Y si vd. amiga querida, educa hijos cultos, tendremos en el país ciudadanos cultos, y si vd. educara –Dios no lo permita– acémilas, tendríamos en el país rebuznos por todas partes. Y si hace a sus hijos tolerantes, pues tendremos ciudadanos no homófobos, no xenófobos y respetuosos con el grave asunto de las violaciones, los asesinatos, los maltratos, que no son sino síntomas de algo profundo, algo que se pierde allá en la oscuridad del lenguaje, y que se llama odio, complejo de inferioridad, mala educación, mala sangre, mala crianza.

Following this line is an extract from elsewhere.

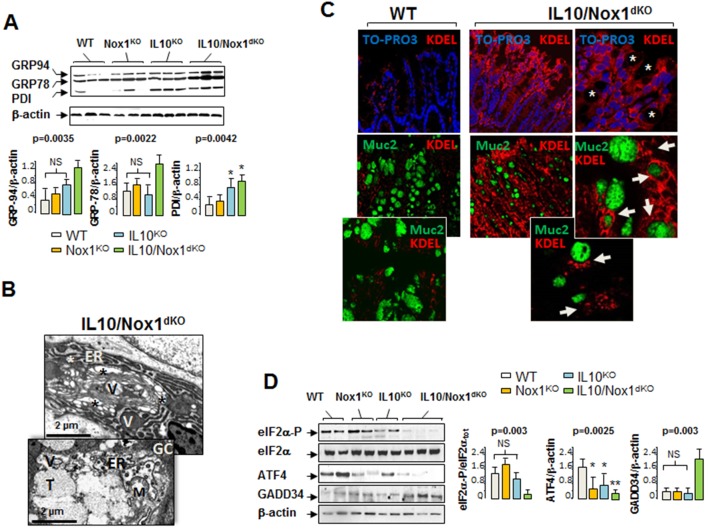
Evidence of altered UPR in IL10/Nox1dKO mice.(A) Representative immunoblot analysis of chaperone expression in the distal colon of 3–4-week old WT, Nox1KO, IL10KO, and IL10/Nox1dKO mice (n = 9/group) using an anti-KDEL antibody. β-actin was used as loading control and densitometric analyses are shown. P-values for Kruskal-Wallis non-parametric analysis are shown, Dunn’s multiple comparison test versus WT, NS; not significant. (B) Ultrastructural evidence of ER stress in the colonic epithelium of 4-week old IL10/Nox1dKO mice (n = 10). Representative transmission electron micrographs of goblet cells showing dilation of the endoplasmic reticulum (asterisks). Abbreviations: GC, goblet cell, ER, endoplasmic reticulum, T, thecae, M, mitochondria, V, vacuoles. (C) Confocal microscopy of colonic sections of WT and IL10/Nox1dKO mice stained with antibody against KDEL sequence (red) (upper panel). Original magnification (x40). The panel on the right-hand side represents a higher magnification (x60). Goblet cell thecae are identified by white asterisks. Nuclei (blue) are stained with TO-PRO-3 iodide. Lower panels: double indirect immunofluorescence of colonic sections of WT and IL10/Nox1dKO mice stained with antibodies against Muc2 (green) and KDEL sequence (red). Original magnification (x40). Photomicrographs are representative sections of five mice for each genotype. Inset boxes are enlarged views showing co-expression of both markers in goblet cells (white arrows). Original magnification (x60). (D) Representative immunoblot analysis of indicated protein expression in the distal colon of 3–4-week old WT, Nox1KO, IL10KO, and IL10/Nox1dKO mice (n = 9/group). β-actin served as a loading control. The P-eIF2β/eIF2β ratio was measured and densitometric analyses are shown. Statistics are as in (A).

Me temo, querida amiga mía, que ya que en este país, todo lo que he antedicho no está incluido en el sistema educativo –cómo es posible que eso ocurra–, me temo, digo, que es Vd. y nadie más, quien se ocupa de asuntos tan graves: ni siquiera el padre –por aquello de que la lengua no se llama “lengua padre”, y por aquello de que el hombre suele perderse en las brumas de la incompetencia en cuanto a hijos se refiere, dedicado como está a los asuntos del deporte, el fútbol en la tele o los asuntos de la ternura, que es una nueva moda que se alimenta y fragua a la diestra de Dios Padre y que antes, amiga del alma, era donde Vd. se encontraba, donde Vd. tenía tiempo para fraguarla.
“Lengua madre”, sí, señora mía, amiga querida. Hasta que sus hijos, cumplidos los treinta –digamos los treinta– pasan a ser asunto del padre, pero siguen hablando “la lengua madre” y ya es tarde. Y el padre ya no sabe qué diccionarios usar, o qué traductores online elegir para entender el bantú –sin ánimo de ofender– que los hijos hablan y que ya no es realmente “Lengua madre” –aunque antes lo fuera– y que ya no es tampoco “lengua Padre", porque nunca lo fue.
Y cómo llamaríamos a esa nueva lengua –ya lejos de su responsabilidad– que algunos hablan y que sirve para llenar –con vocablos equívocos, de doble filo–, llenar, digo, el mundo de miseria, y de miserias: y ahí sí que hemos de lamentar, querida mía, que quienes hacen eso no son solo aquellos que fueron sus hijos, sino también quienes fueron y son hijas.
Qué nombre debería tener el idioma del horror, las palabras del odio: ¿“Lengua Madre”? Es evidente que no. Si acaso, podríamos llamar a esa lengua con la que nos engañan: “Lengua de bastardos”.